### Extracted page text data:
|---|
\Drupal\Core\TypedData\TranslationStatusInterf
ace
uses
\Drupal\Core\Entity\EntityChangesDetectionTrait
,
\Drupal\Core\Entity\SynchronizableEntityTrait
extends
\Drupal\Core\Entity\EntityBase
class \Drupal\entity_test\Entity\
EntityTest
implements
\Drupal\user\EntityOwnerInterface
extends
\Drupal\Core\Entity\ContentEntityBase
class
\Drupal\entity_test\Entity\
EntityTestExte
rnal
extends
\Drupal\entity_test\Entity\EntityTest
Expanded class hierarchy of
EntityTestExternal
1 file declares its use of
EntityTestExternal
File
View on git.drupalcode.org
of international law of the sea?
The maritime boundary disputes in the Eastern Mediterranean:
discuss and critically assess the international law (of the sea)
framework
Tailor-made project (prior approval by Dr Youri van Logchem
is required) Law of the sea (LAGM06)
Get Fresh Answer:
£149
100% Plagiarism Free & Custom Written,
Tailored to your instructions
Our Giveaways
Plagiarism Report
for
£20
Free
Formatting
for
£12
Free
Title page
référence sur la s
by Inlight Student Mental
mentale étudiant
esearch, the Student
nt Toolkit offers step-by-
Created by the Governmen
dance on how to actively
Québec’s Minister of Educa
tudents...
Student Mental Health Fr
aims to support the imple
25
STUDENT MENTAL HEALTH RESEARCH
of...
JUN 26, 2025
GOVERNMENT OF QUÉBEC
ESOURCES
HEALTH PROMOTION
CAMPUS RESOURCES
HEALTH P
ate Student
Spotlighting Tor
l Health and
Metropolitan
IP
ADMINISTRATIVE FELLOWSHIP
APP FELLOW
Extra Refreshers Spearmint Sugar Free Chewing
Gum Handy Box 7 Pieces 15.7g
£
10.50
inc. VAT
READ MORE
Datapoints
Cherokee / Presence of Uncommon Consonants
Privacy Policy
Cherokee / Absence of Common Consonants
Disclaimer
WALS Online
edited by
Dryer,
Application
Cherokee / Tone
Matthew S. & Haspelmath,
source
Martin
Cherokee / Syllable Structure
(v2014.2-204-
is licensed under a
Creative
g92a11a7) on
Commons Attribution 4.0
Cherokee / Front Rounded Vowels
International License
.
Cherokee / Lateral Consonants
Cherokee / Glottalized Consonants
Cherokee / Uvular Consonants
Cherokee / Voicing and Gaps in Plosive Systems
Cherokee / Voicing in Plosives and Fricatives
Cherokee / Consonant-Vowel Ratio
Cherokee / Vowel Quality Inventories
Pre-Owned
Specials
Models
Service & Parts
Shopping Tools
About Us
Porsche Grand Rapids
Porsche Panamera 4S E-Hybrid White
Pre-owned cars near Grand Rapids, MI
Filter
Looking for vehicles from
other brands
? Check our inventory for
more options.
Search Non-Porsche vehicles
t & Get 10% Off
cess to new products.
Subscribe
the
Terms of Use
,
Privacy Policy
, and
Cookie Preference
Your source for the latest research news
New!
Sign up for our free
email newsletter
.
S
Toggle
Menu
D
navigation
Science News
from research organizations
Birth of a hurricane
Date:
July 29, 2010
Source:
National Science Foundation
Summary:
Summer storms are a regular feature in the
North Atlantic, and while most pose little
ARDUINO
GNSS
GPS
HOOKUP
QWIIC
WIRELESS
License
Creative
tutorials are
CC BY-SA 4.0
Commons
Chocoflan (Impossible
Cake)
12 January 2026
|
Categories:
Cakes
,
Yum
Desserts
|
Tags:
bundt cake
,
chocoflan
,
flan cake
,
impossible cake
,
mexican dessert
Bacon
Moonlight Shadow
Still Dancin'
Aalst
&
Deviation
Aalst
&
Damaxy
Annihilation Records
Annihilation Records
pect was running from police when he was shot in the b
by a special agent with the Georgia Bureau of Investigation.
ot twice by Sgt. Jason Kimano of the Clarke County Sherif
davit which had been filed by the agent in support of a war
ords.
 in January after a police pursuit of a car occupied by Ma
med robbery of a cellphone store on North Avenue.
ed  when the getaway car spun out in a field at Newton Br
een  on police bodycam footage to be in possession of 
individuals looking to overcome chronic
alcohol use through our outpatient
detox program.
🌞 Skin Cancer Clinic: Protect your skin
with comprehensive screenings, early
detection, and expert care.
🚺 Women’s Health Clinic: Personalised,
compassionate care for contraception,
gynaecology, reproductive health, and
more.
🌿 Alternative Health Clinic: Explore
|---|
### The task:
Locate every line above that contains the string "care", treating uppercase and lowercase as distinct, and copy each such line in full.

### Result for this exercise:
detection, and expert care.
compassionate care for contraception,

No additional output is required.